Key Experimental Results

Main Results

Comparison of methods on the Garments2Look test set:

Method Type Model FID↓ SSIM↑ Garment↑ Layering↑ Styling↑
VTON FastFit 3.59 0.855 0.624 0.131 0.340
VTON OmniTry 6.56 0.724 0.461 0.167 0.261
Editing GPT-4o (2 Ref) 2.15 0.758 0.892 0.849 0.694
Editing NB (2 Ref) 1.04 0.858 0.925 0.885 0.739
Editing NBP (N Ref) 1.32 0.817 0.984 0.936 0.736

Ablation Study

Configuration Key Metric Description
N Ref (Multiple Items) vs. 2 Ref (OOTD grid) 2 Ref usually better Grid images maintain better outfit context
Reference count ≤4 vs. >4 Consistency drops when >4 VTON models are particularly affected
VTON models vs. General Editing models Editing models outperform VTON VTON lacks flexible multi-item processing
Synthetic vs.
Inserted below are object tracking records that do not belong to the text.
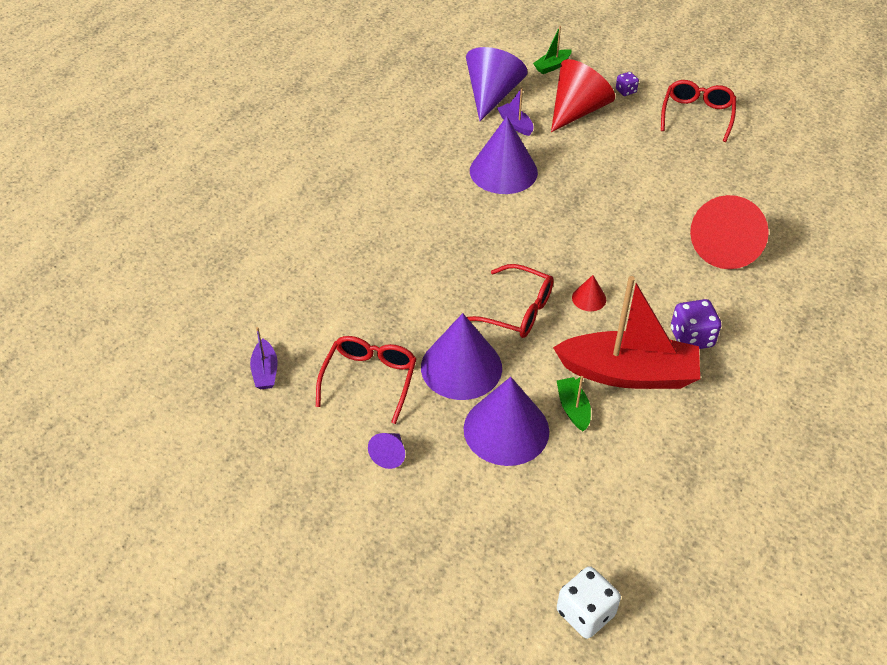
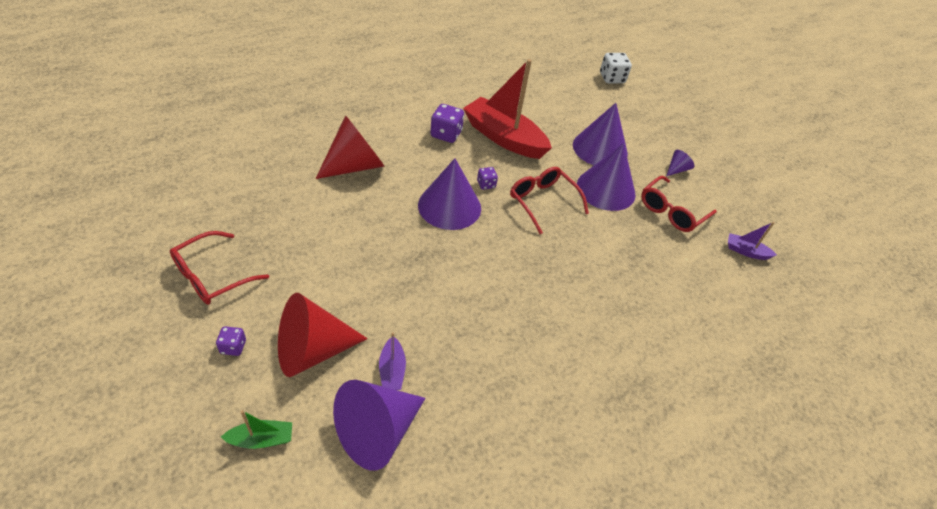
camera: 155 degrees left, 0 degrees up
purple boat [250,327,278,389] -> purple boat turned 90 degrees counterclockwise [728,222,777,260]
purple cone [470,116,538,194] -> purple cone moved to [418,158,481,230]
green boat [557,376,591,431] -> none
red cone [572,275,606,311] -> purple dice [477,167,498,190]

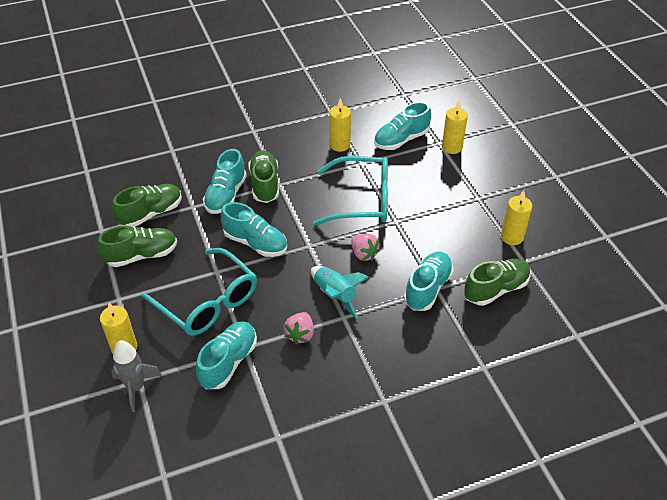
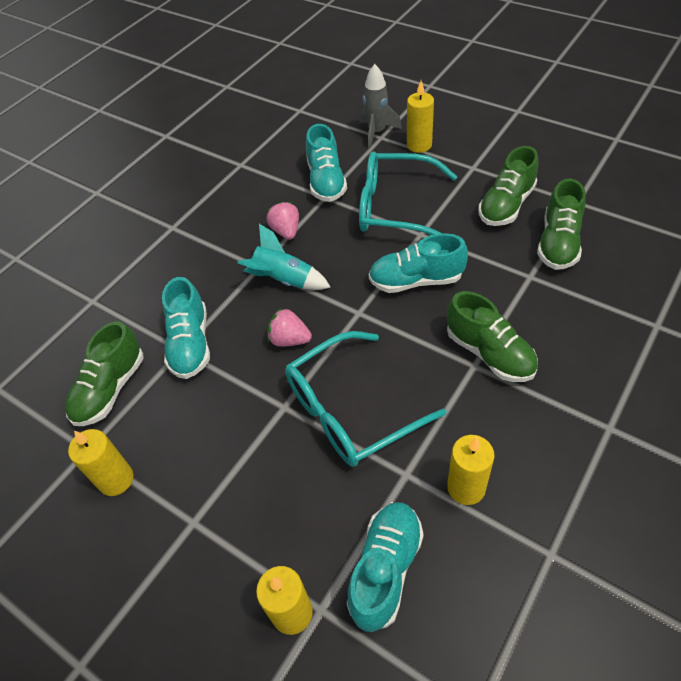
camera: 150 degrees right, 5 degrees up
turquoise shoe [203,149,247,214] -> none

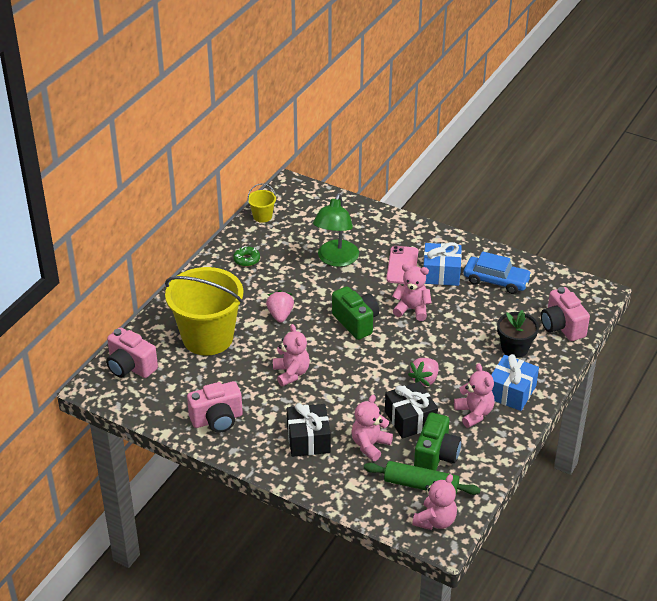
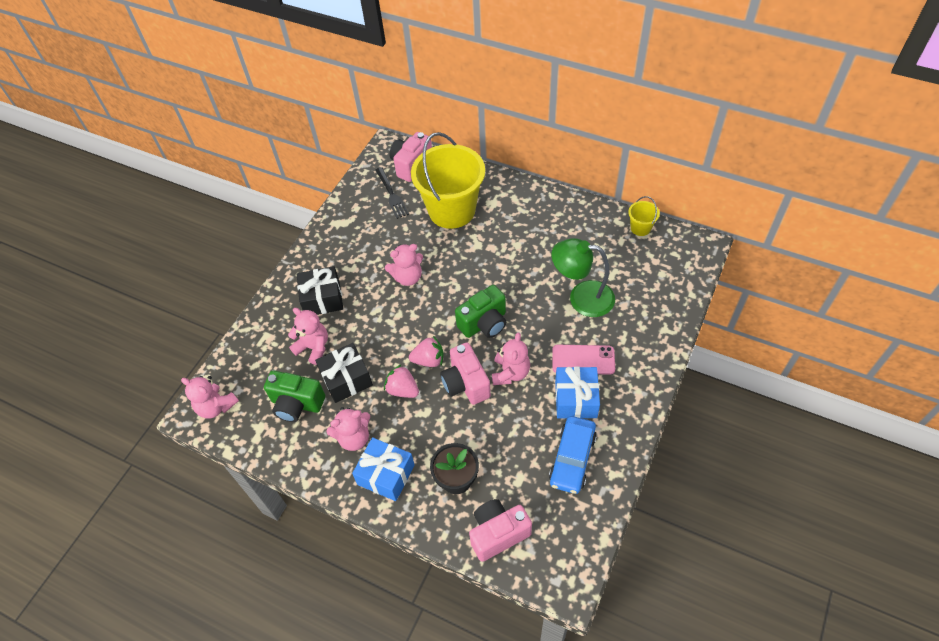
camera: 90 degrees right, 15 degrees up
pink camera [187,381,243,433] -> pink camera moved to [440,343,491,405]
green donut [233,246,260,267] -> none
pink strawberry [266,290,294,323] -> pink strawberry moved to [409,336,444,367]
green rolling pin [364,461,481,495] -> none
none -> black fork [375,167,409,219]

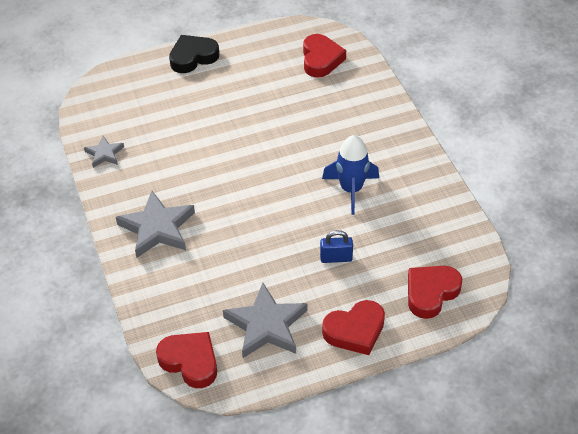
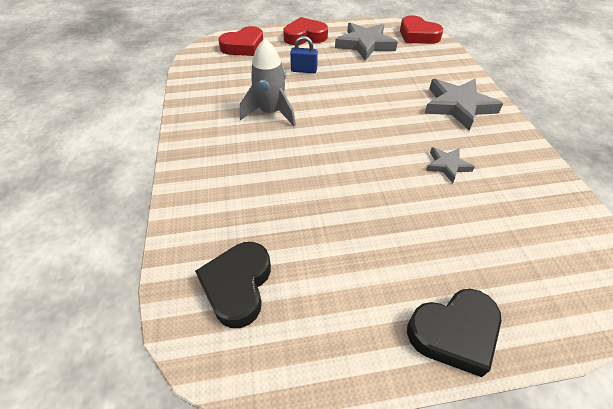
camera: 170 degrees left, 0 degrees up
grey star [84,136,124,168] -> grey star moved to [426,147,475,183]
red heart [303,34,346,78] -> black heart [195,242,271,328]
blue rocket [322,135,379,215] -> grey rocket [240,38,296,126]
Real data quality Expert rating 4.35-4.74/5 Synthetic data quality is controlled via strict filtering

Key Findings

  • VTON models fail comprehensively on outfit-level tasks: Layering accuracy is only 13-17%, and styling accuracy is 26-34%.
  • General editing models (GPT-4o, Nano Banana) far outperform specialized VTON models on outfit-level VTON tasks.
  • As the number of reference items increases, consistency drops significantly for all methods—shape distortion, texture alteration, color shifts, and item merging are primary failure modes.
  • OOTD grid inputs (2 Ref strategy) are generally superior to multiple dispersed inputs (N Ref) because the holistic reference carries implicit outfit relationships.
  • Even state-of-the-art editing models cannot precisely control non-standard styling techniques (e.g., half-buttoned jackets, untucked middle layers).

Highlights & Insights

  • The first true outfit-level VTON dataset: Supporting 40 main categories, 300+ subcategories, with layering and styling annotations, filling a critical gap.
  • The synthesis pipeline's design—Fashion Knowledge Base + RAG-style Retrieval + Anti-frequency Sampling—is ingenious, ensuring diversity while avoiding popularity bias.
  • Experiments are deep and targeted: Four progressive questions (item limits, consistency, overall effect, value of structured annotations) systematically reveal bottlenecks.
  • In-depth analysis of commercial editing models (Nano Banana vs. GPT-4o vs. Seedream) provides valuable industrial perspectives.

Limitations & Future Work

  • Synthesis of look images relies on Nano Banana, whose pose control and inpainting capabilities are limited, leading to unavoidable synthesis bias.
  • Only about 40% of synthesized images passed the audit, indicating relatively low data construction efficiency.
  • Layering and styling annotations depend on VLM auto-generation, which has restricted precision.
  • Missing video try-on dimensions (dynamic outfit effects are more aligned with actual needs).
  • Evaluation metrics still rely on VLM review; specialized automated metrics for outfit-level VTON are yet to be developed.
  • VITON-HD/DressCode laid the foundation for high-resolution VTON datasets but are limited to single items.
  • BootComp first proposed a try-on synthesis pipeline and data filtering strategy; ours significantly extends this.
  • The anti-frequency sampling mechanism can be generalized to other retrieval-augmented generation scenarios where data bias must be prevented.
  • The finding that commercial editing models outperform specialized VTON models suggests that the VTON field may need to shift from "specialized pipelines" to a new paradigm of "general editing + domain constraints."

Rating

  • Novelty: ⭐⭐⭐⭐ First large-scale outfit-level VTON dataset; task definitions and annotation systems are entirely new.
  • Experimental Thoroughness: ⭐⭐⭐⭐ 7 model baselines (VTON + General Editing), 4 progressive analytical questions, quantitative + qualitative + manual evaluation.
  • Writing Quality: ⭐⭐⭐⭐ Detailed description of data construction; logical, problem-driven experimental analysis.
  • Value: ⭐⭐⭐⭐⭐ Open-sourcing data and code, filling an important gap with a lasting impact on the VTON direction.